— Document passage —
- Opening Delimiter -

[Top][All Lists]

[Date Prev][Date Next][Thread Prev][Thread Next][Date Index][Thread Index]

Re: Bug#160849: coreutils: bug report for GNU Core Utils

From: Bob Proulx
Subject: Re: Bug#160849: coreutils: bug report for GNU Core Utils
Date: Fri, 24 Jun 2005 11:17:20 -0600
User-agent: Mutt/1.5.9i

Jim Meyering wrote:
> "Andreas 'ads' Scherbaum" <address@hidden> wrote:
> ...
> > Is this just the current working or the expected behaviour?
> It is the intended behavior.

This behavior has confused a number of people so far.  It makes sense
to me because I know how it works.  I can see the state transition
diagram and follow it and mv is just executing it.  It also depends
upon the legacy behavior of mv to prompt if the standard input is a
tty and not prompt if the standard input is not.  That adds another

> > In my opinion the --reply=no would make much more sense if i could use it
> > in scripts to avoid overwriting files.

The behavior does not support that functionality.  So you can't.
About all you could do in that case is the following.

  yes n | mv -i srcfile dstfile 2>/dev/null

But that has the unfortunate and unwanted effect of discarding errors too.

> > To quote the current manpage:
> >
> >        --reply={yes,no,query}
> >               specify how to handle the prompt about an existing
> >               destination file
> IMHO, the above is not inaccurate -- but it's obviously not clear,
> either :)  It says how to handle a *prompt* about an existing
> destination file.  The prompt in question (not the prompt for -i)
> appears only under the conditions mentioned in my addition.
> It's important to realize that if you specify `-i --reply=no',
> it's equivalent to just `--reply=no', hence there will be no
> prompts due to the `-i' option.  Yes, I admit it is rather twisted.

- Closing Delimiter -

— Provided records —
- Opening Delimiter -

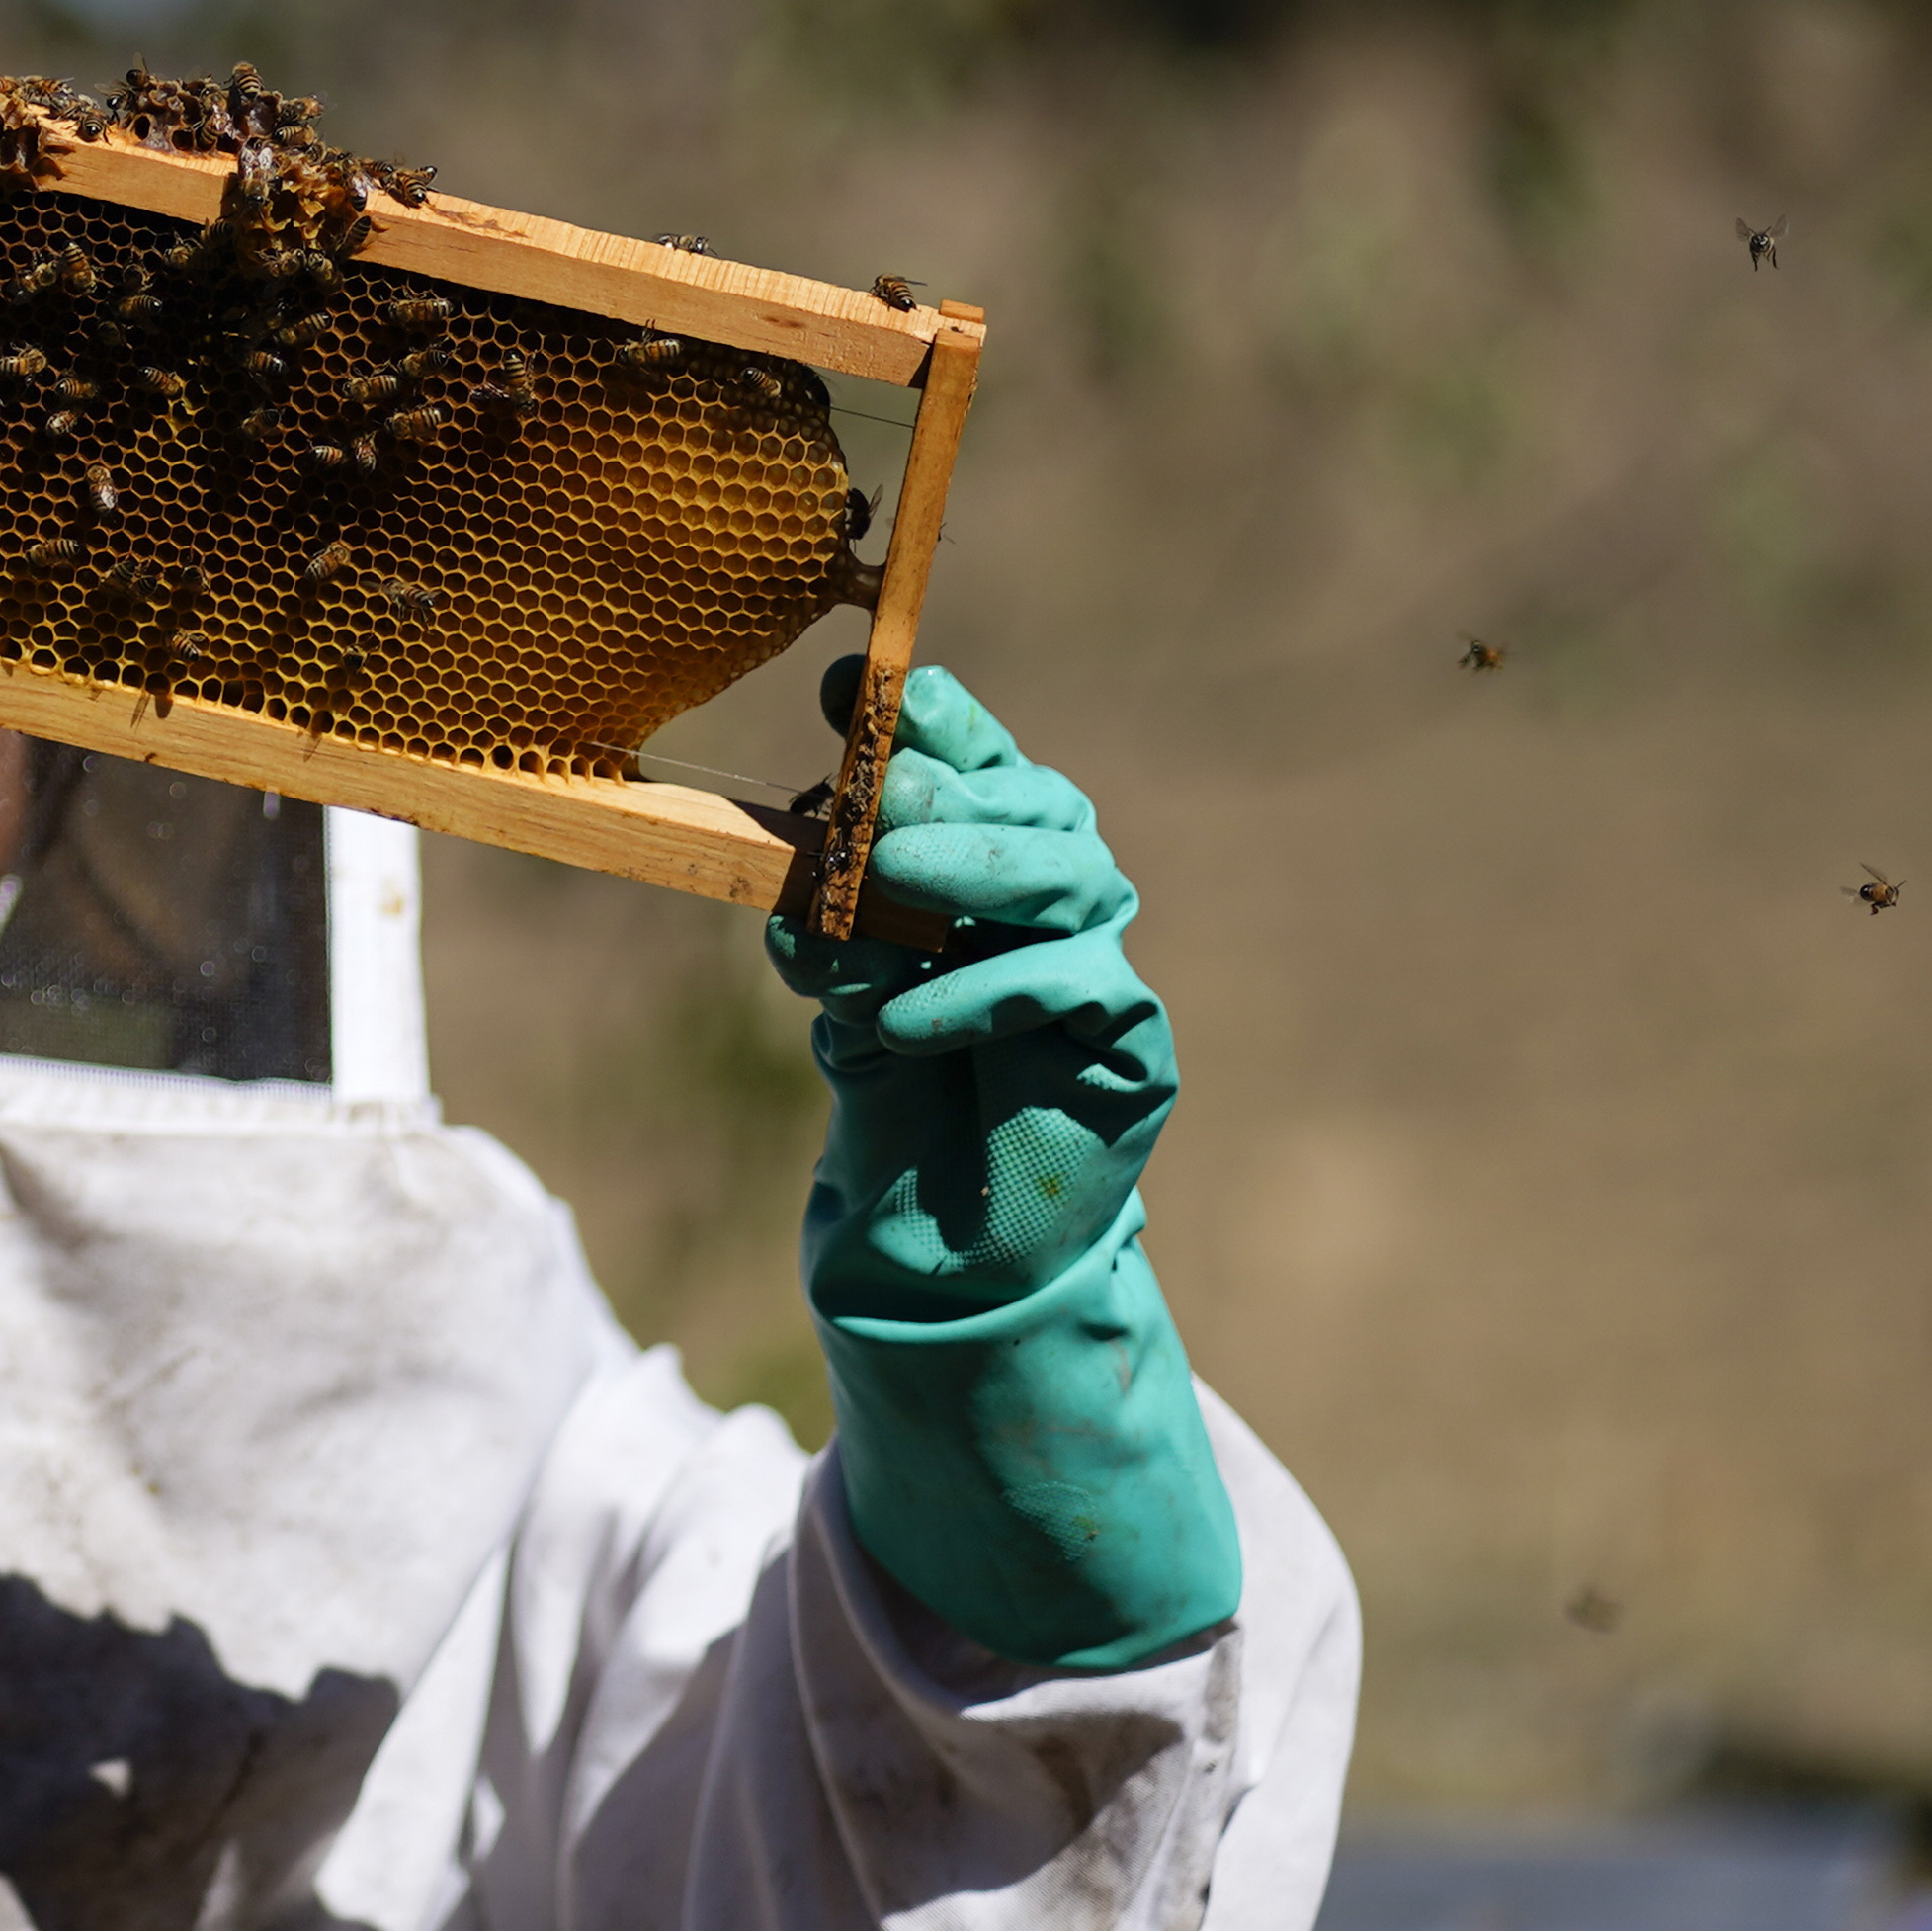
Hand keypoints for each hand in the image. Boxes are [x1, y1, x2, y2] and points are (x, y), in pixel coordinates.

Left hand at [763, 659, 1238, 1669]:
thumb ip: (828, 910)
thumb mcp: (836, 979)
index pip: (975, 759)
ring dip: (968, 868)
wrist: (939, 1239)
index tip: (847, 691)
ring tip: (883, 882)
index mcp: (987, 857)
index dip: (931, 720)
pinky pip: (1076, 986)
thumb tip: (801, 839)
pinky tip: (902, 1021)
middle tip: (870, 795)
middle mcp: (1057, 894)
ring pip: (1066, 873)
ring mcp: (1100, 964)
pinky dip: (982, 991)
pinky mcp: (1130, 1046)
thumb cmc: (888, 1087)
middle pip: (1030, 802)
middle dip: (947, 789)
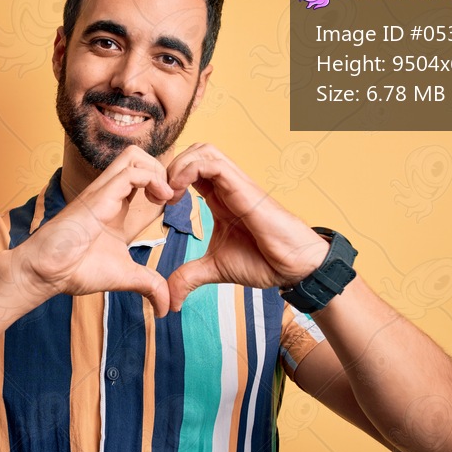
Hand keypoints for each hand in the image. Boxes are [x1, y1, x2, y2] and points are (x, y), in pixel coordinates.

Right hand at [18, 145, 177, 316]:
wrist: (47, 272)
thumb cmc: (77, 270)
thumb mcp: (125, 276)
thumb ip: (148, 285)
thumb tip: (165, 308)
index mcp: (117, 207)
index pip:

- Closing Delimiter -

— Work task A —
Return the part of the mailing-list message about mv's --reply option starting with "But that has" and going on through "is rather twisted.", copied word for word.
— Work task B —
Resume the mailing-list message about mv's --reply option, continuing after its last line.

— Answer area A —
But that has the unfortunate and unwanted effect of discarding errors too.

> > To quote the current manpage:
> >
> >        --reply={yes,no,query}
> >               specify how to handle the prompt about an existing
> >               destination file
> IMHO, the above is not inaccurate -- but it's obviously not clear,
> either :)  It says how to handle a *prompt* about an existing
> destination file.  The prompt in question (not the prompt for -i)
> appears only under the conditions mentioned in my addition.
> It's important to realize that if you specify `-i --reply=no',
> it's equivalent to just `--reply=no', hence there will be no
> prompts due to the `-i' option.  Yes, I admit it is rather twisted.

— Answer area B —
I believe it creates behavior which is not really useful.  For
example, it allows a user to create an alias or function that always
overwrites files without prompting.  That much is okay.  But that same
behavior could have been created with 'mv -f' too.

It also allows a user to create an alias or function which always
answers no to prompting.  I think that is bad because now whether the
mv actually happens or not is completely silent.  I think this is more
confusing.  For example a script using --reply=no will work one from
from the command line and a different way from a crontab where input
is redirected from /dev/null.

> > This would apply to any existing file, not just for "not writable",
> > "stdin" or a terminal. So the correct bugfix should not a new manpage
> > chapter but instead a improved behaviour of 'mv'.
> IMHO, you're asking for a new feature (don't overwrite any existing
> file and don't prompt about it either).

I think that new feature is exactly what users want.  That is the
feature that would be truly useful.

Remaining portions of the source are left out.